Ogni giorno il mio programma è differente, certamente non è monotono. Dal convento di Haifa dove vivo assieme al confratello Osama, quotidianamente visito le scuole della Custodia di Terra Santa in Galilea, di cui sono il coordinatore e di alcune anche il direttore, in particolare quella di Nazareth, una delle più grandi scuole cristiane di Terra Santa e quella di Acco, sulla costa mediterranea, fino ad arrivare a quella di Kfar Cana nel confine tra Libano e Siria. Certe cose non te le insegna nessuno e devi essere capace di cercare, nella fede e nelle amicizie, le risposte che servono a portare avanti la missione anche in momenti difficili come la guerra, o meglio le guerre. Sì, perché ormai da più di un anno il nostro Paese è in guerra, e per noi la situazione è molto complicata. Come arabi cristiani, cittadini di Israele, viviamo il dramma della doppia appartenenza, da un lato quella politica, perché noi siamo cittadini israeliani, ma siamo anche di cultura araba palestinese e siamo legati ai due popoli.
Essere educatori in un contesto così complicato significa trovare sempre le parole giuste e il giusto equilibrio per educare i nostri giovani alla pace e alla convivenza, esprimendo i nostri valori cristiani di rifiuto totale a ogni forma di violenza. Lo spostamento del conflitto sul fronte libanese ha messo le nostre scuole a dura prova. Non tutte le nostre strutture scolastiche hanno le aule di protezione anti-missile e per molte settimane gli studenti hanno studiato a distanza da casa. Poi anche durante il conflitto siamo riusciti a fare dei lavori di adeguamento e abbiamo riportato in classe gli studenti delle scuole elementari di Haifa e Nazareth. Ma tremano le gambe ogni volta che suona l’allarme antimissile e tutti in pochi secondi si devono spostare nelle zone di protezione. Quella della guerra è una situazione molto difficile che si aggiunge alle sfide quotidiane come l’integrazione e il dialogo tra culture e religioni diverse, ma anche la lotta alla criminalità. Eppure, nonostante le difficoltà, ogni giorno siamo chiamati a guardare oltre, cercare le risposte e immaginare un orizzonte di speranza a volte difficile da vedere.
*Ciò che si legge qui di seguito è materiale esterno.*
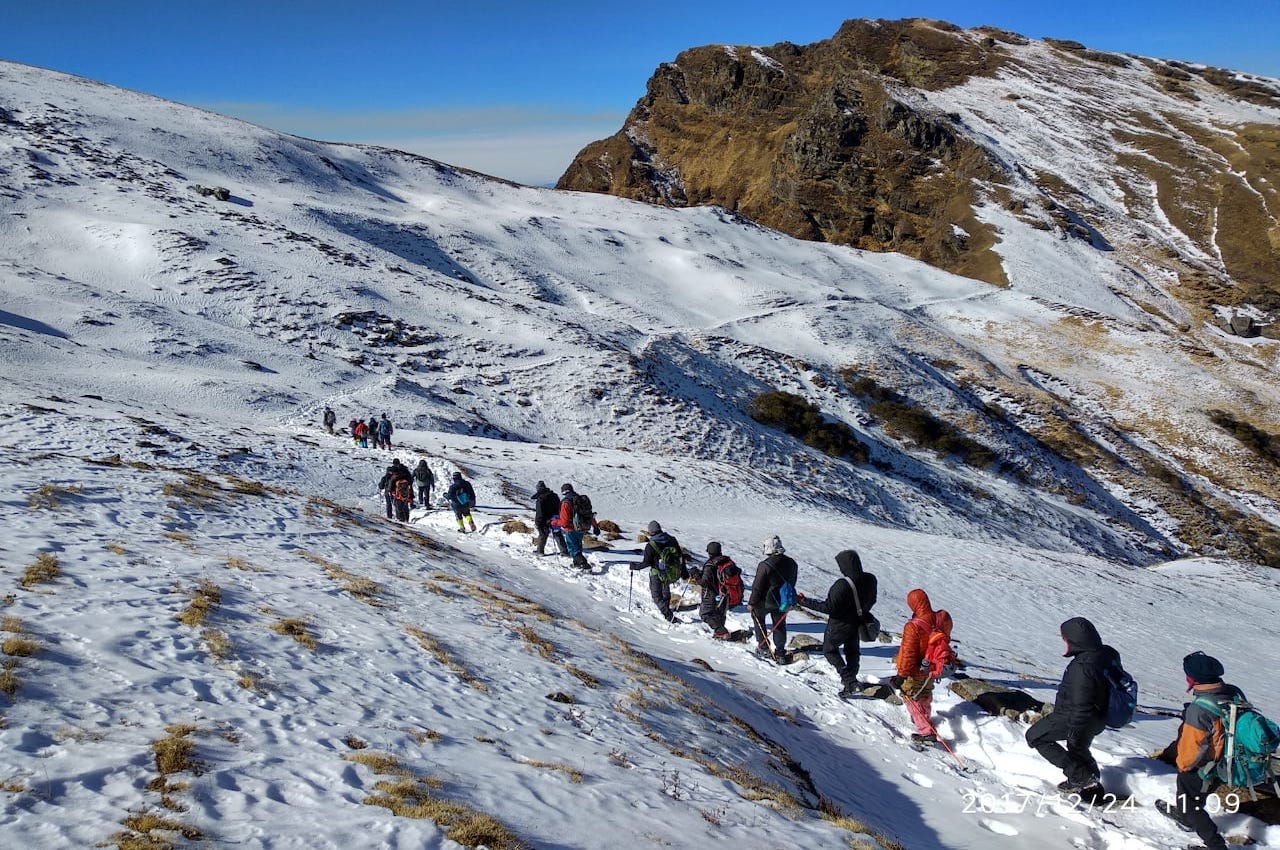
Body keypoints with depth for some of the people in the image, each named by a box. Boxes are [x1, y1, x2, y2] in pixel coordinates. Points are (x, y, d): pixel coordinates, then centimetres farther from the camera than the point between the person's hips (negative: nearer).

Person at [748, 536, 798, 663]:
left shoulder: (765, 565, -24)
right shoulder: (791, 563, -3)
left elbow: (757, 586, -18)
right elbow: (792, 582, 10)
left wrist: (751, 603, -8)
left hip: (766, 601, -5)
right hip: (783, 601, 5)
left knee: (757, 616, 20)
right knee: (780, 624, 17)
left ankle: (763, 647, 18)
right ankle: (780, 653, 18)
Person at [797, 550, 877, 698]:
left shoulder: (842, 585, -33)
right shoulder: (870, 580, -11)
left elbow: (829, 607, -28)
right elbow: (871, 600, 5)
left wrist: (805, 602, -24)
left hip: (840, 626, -6)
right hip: (858, 624, 6)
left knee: (829, 649, 17)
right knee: (852, 652, 25)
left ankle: (848, 679, 6)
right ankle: (851, 684, 34)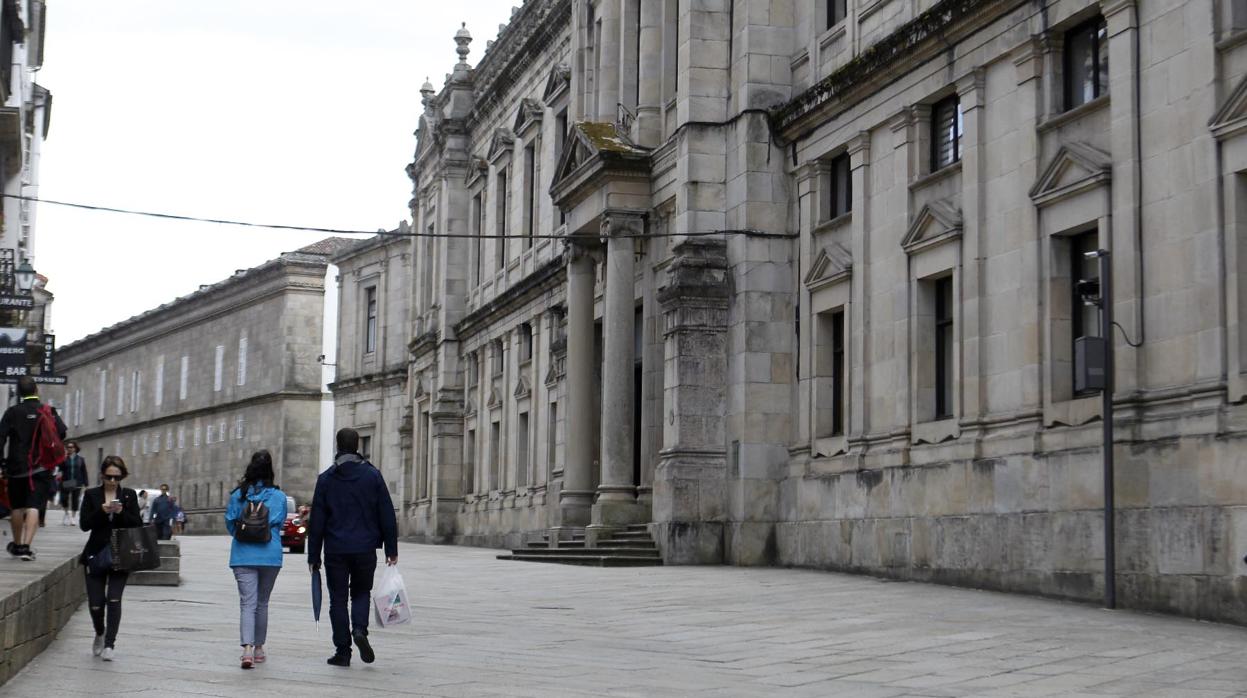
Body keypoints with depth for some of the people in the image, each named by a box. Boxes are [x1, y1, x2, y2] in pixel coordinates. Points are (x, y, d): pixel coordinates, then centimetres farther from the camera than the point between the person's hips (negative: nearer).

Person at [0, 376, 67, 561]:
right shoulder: (48, 412, -1)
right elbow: (61, 432, -7)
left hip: (16, 467, 1)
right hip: (41, 467, -1)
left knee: (17, 507, 16)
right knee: (34, 507, -5)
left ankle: (17, 544, 30)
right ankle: (26, 546, -19)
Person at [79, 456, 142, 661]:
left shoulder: (129, 496, 5)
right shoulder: (92, 495, 4)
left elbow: (138, 525, -1)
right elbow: (84, 524, -4)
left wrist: (122, 512, -17)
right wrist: (102, 511, -19)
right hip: (96, 555, 1)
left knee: (114, 599, -12)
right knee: (95, 603, 1)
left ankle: (109, 644, -6)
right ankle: (100, 634, 30)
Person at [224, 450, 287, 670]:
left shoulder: (238, 494, 0)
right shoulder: (279, 496, -3)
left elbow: (230, 524, 7)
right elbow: (280, 524, 6)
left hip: (243, 556, 0)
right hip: (271, 556, 1)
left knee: (247, 603, -5)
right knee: (262, 603, 16)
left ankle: (247, 649, -24)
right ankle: (258, 648, 25)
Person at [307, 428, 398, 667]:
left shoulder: (326, 479, 0)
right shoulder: (372, 475, 0)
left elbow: (317, 520, 0)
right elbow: (387, 515, 0)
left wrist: (313, 555, 5)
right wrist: (391, 549, 5)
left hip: (336, 549, -1)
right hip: (365, 548, 1)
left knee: (338, 598, 7)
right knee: (361, 592, 18)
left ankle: (342, 651, 5)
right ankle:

Le domande di un bambino su perché gli uomini si fanno la guerra, vedere il lavoro silenzioso di amici ebrei cristiani e musulmani, israeliani e palestinesi che, senza guardare alle notizie, continuano a dare prova di un’umanità che ancora vuole dare speranza, danno risposta ai momenti difficili. Certamente quello che stiamo vivendo è un momento difficile, ma come frati francescani siamo presenti in Terra Santa da oltre ottocento anni e in momenti complicati come questo siamo sempre rimasti a fianco delle popolazioni insistendo con l’educazione dei più piccoli e dei giovani. I nostri giovani hanno desiderio di vita, di normalità e soprattutto di pace, e noi dobbiamo essere pronti ad accoglierli nella vita e accompagnarli nella fede a essere uomini e donne di pace protagonisti del loro futuro, di cui la nostra società ha molto bisogno.